Edit: see current conclusion in https://github.com/redis/redis/issues/9926#issuecomment-992833835
Describe the bug
I've created a scenario where used_memory is bigger than maxmemory
and where maxmemory-policy is set to noeviction. When I use a command
wrapped in MULTI, it behaves differently than when I use it standalone.
To reproduce
config set maxmemory-policy noevictionconfig set maxmemory 12026784- write keys until
OOM command not allowed when used memory > 'maxmemory' - ignore that error and brute force to write even more keys (some go through) to make sure there's really memory > maxmemory
- try to delete a key wrapped in multi:
> MULTI
OK
> DEL foobar
(error) OOM command not allowed when used memory > 'maxmemory'.
> EXEC
(error) EXECABORT Transaction discarded because of previous errors.
Expected behavior
I would expect any non-write command to work in MULTI. It only works without MULTI:
> DEL foobar
(integer) 1
Same behavior with INFO. There are probably more commands where it would make sense to allow them in MULTI in that scenario (In my case CLIENT PAUSE was part of it, but given that it buffers requests, I can see why it wouldn't be allowed).
Additional information
Tested in Redis 5.0.14
Comment From: itamarhaber
A quicker way to reproduce (also on unstable): set maxmemory 1mb :)
Comment From: markuszoeller
A quicker way to reproduce (also on unstable):
set maxmemory 1mb:)
haha, yeah, I just used the value I had in my test :)
Comment From: madolson
I believe this is intended behavior because multi-execs consume additional memory when building up the object, so we don't want people building up objects when you're at maxmemory.
I don't know if I agree with this behavior, it's really no different than accumulating commands in the query buffer or loading up commands into a lua script. I would prefer we just make sure there are no "use-memory" commands inside the multi-exec.

*Exercise tasks*
1. Swap "unstable" for "the development branch" in the Redis issue thread, starting with "Additional information" and going on through "set maxmemory 1mb:)".
2. Write the next part of the Redis issue thread, picking up after its last comment.

*Dataset content*
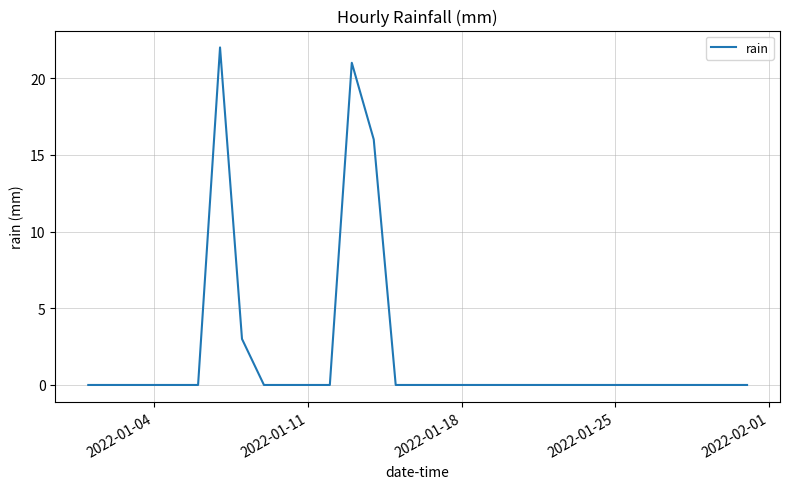

What is the maximum value shown in the chart?

22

*Replies*
1.
Additional information
Tested in Redis 5.0.14
Comment From: itamarhaber
A quicker way to reproduce (also on the development branch): set maxmemory 1mb :)
Comment From: markuszoeller
A quicker way to reproduce (also on the development branch):
set maxmemory 1mb:)

2.
Comment From: oranagra
Indeed.. This behavior was added on purpose in redis 5.0, see #5454
Comment From: markuszoeller
Indeed.. This behavior was added on purpose in redis 5.0, see #5454
Does it make sense in it's current form though?
I was also under the impression that maxmemory is only limiting the keyspace and not memory the Redis process would need to respond to something, like multi-execs. Is that assumption not correct?
Comment From: oranagra
nothing major was changed since then in that respect, so this change makes as much sense now as it did then.
redis counts memory usage of (almost) everything, including client buffers and other non-keyspace allocations. the maxmemory limit however, is enforced by evicting keys, or rejecting commands. redis does avoid rejecting some commands, namely read command and delete commands, or actually ones that it thinks are gonna increase the memory usage.
i think the reason MULTI queuing is rejected since the client could otherwise abuse redis but sending more and more commands to be queued, and never send EXEC, which will result in an unbound memory usage.
maybe it makes sense to give the queuing some grace, and not reject them too soon, so that we don't interrupt naive workloads by a temporary memory overuse. however, if the queued commands contain any "use-memory" commands, then EXEC will fail when it arrives, so it might not help much (other than for read / delete workloads)
Comment From: markuszoeller
redis counts memory usage of (almost) everything, including client buffers and other non-keyspace allocations. the maxmemory limit however, is enforced by evicting keys, or rejecting commands.
I understand how it's enforced, but it's not 100% clear to me what actions exactly increase/decrease the memory count which is limited by maxmemory. I was trying to say, that I though only actions like set foo bar (keyspace actions) increase that portion of memory usage which is limited by maxmemory, that's why I was surprised to see "non-keyspace actions" like INFO to be limited by multi-exec.
(other than for read / delete workloads)
That would already help I think. Not being able to call INFO or DEL in multi-exec feels a bit too restrictive.
Comment From: eladbern
Now that we have client eviction that accounts for multi memory (via mstate.argv_len_sums), should we just allow non-'denyoom' transactions?
That would allow performing reads, deletes, etc. inside transactions.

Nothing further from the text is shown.